Aufgabe
Gib die folgenden Daten vollständig als CSV mit den beiden Spalten „Eintrag“ und „Ablesung“ wieder: je Zeile der Text und die zugehörige Antwort, jeweils in einem Feld in Anführungszeichen, mit Leerzeichen statt Zeilenumbrüchen. Lass die Bilder dabei weg.

(Gesammelte Daten)
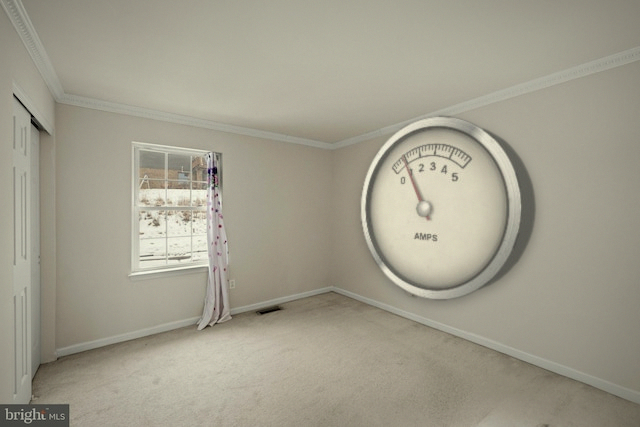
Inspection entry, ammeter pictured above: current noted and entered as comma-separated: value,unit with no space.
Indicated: 1,A
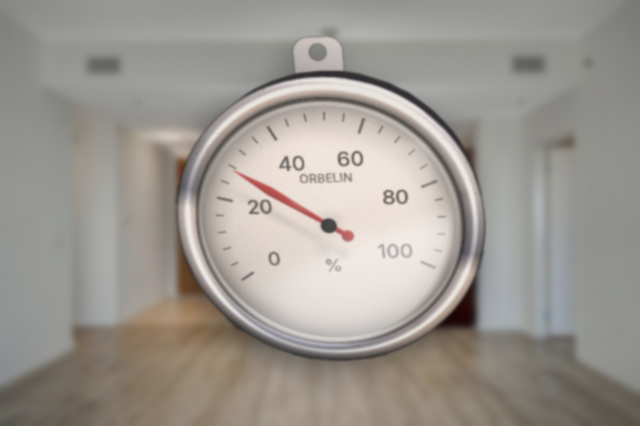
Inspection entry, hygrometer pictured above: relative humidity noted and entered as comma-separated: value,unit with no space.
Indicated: 28,%
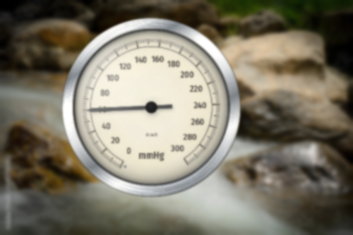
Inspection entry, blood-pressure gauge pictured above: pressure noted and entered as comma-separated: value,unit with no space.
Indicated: 60,mmHg
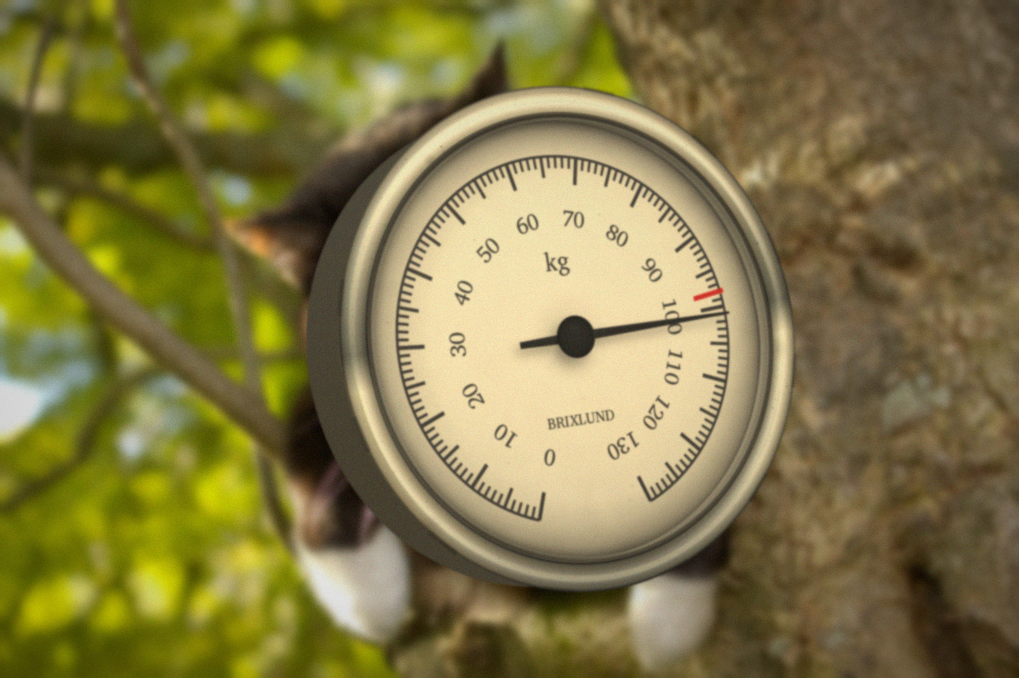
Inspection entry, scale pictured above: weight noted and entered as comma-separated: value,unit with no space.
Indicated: 101,kg
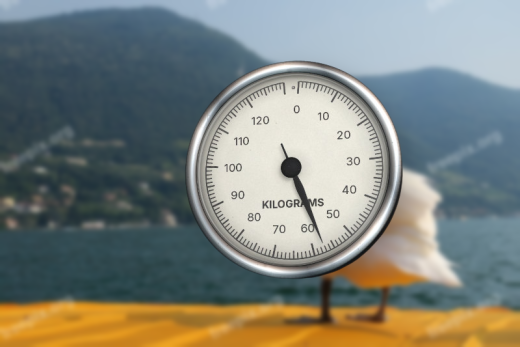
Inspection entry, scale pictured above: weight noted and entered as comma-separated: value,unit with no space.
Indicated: 57,kg
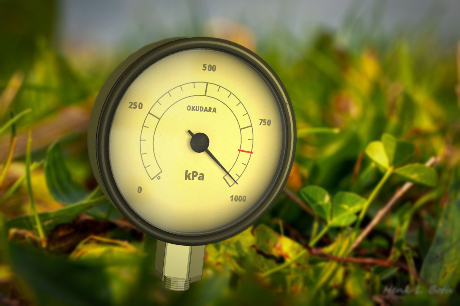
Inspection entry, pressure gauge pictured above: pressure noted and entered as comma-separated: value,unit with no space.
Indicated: 975,kPa
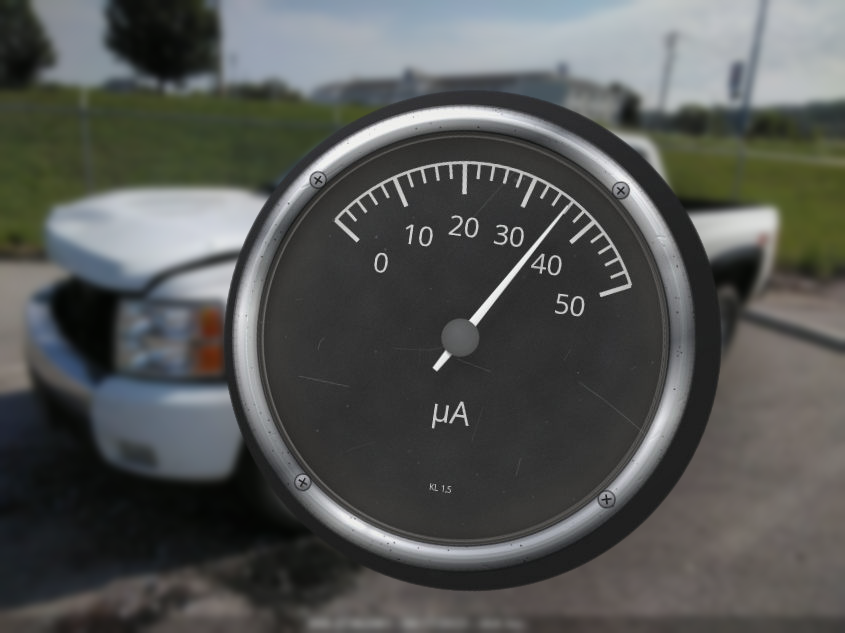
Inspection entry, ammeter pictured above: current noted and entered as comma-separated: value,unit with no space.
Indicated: 36,µA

Lösung
Eintrag,Ablesung
"Inspection entry, ammeter pictured above: current noted and entered as comma-separated: value,unit with no space. Indicated:","1,A"
"Inspection entry, hygrometer pictured above: relative humidity noted and entered as comma-separated: value,unit with no space. Indicated:","28,%"
"Inspection entry, blood-pressure gauge pictured above: pressure noted and entered as comma-separated: value,unit with no space. Indicated:","60,mmHg"
"Inspection entry, scale pictured above: weight noted and entered as comma-separated: value,unit with no space. Indicated:","101,kg"
"Inspection entry, scale pictured above: weight noted and entered as comma-separated: value,unit with no space. Indicated:","57,kg"
"Inspection entry, pressure gauge pictured above: pressure noted and entered as comma-separated: value,unit with no space. Indicated:","975,kPa"
"Inspection entry, ammeter pictured above: current noted and entered as comma-separated: value,unit with no space. Indicated:","36,µA"